Besides the 1st and 5th, I haven't heard much of his newer cycle.

-jar
post #1798 of 3714
Well everyone, saw Rattle ruin Mahler last night. What a travesty he is!!! How can anyone ruin the Mahler 4th? Well, play with tempo and dynamics so that every little bit of tension is drained, so that climaxes never materialize and you get boring, second rate Mahler. I don't know how he ever became as famous as he is. He should have been aborted by the music world before they gave birth to this changeling. To paraphrase Hurwitz, the evening was inexcusably second rate.
post #1799 of 3714
Thread Starter 
Quote:
Originally Posted by Bunnyears
Well everyone, saw Rattle ruin Mahler last night. What a travesty he is!!! How can anyone ruin the Mahler 4th? Well, play with tempo and dynamics so that every little bit of tension is drained, so that climaxes never materialize and you get boring, second rate Mahler. I don't know how he ever became as famous as he is. He should have been aborted by the music world before they gave birth to this changeling. To paraphrase Hurwitz, the evening was inexcusably second rate.

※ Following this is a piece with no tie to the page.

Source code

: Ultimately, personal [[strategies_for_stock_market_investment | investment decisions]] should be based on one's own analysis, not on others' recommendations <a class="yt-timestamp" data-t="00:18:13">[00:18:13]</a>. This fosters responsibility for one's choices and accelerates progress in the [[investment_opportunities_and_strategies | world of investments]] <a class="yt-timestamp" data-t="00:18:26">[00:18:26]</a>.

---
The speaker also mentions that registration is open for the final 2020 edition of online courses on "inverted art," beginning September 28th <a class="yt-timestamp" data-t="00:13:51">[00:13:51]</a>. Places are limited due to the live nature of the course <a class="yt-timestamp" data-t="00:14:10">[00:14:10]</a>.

Sad turn of events...............way back in 1986 when Rattle's M2 first appeared there was so much promise for new young mahler conductor to carry the torch, yet like Abbado and others he has lost his way over the years and lost touch with the essence of Mahler.........
post #1800 of 3714
DA,

You can't even imagine how sad the first piece of the program was! Noesis by Kyburth (young composer). It's title is an anagram of the word NOISES, and that is exactly what the piece is, an arrangement of noises by an orchestra. As well performed as it may of been (who can judge with work of that nature), it is a bitter pill for any audience to swallow. There was only the faintest scattering of applause -- and Rattle came out for a second bow! He must really enjoy bowing to people who are walking out, back to him and empty seats because he did it again after the Mahler. Btw, his wife is a mezzo and the timbre of her voice is really too dark for the song at the end of the symphony. It is a womanly voice conveying nothing childlike. I think it is only pure ego that drives this couple to take the stage together in this work. What can I say about a performance that has not a wrong note but still is completely flat? One movement does not a great performance make.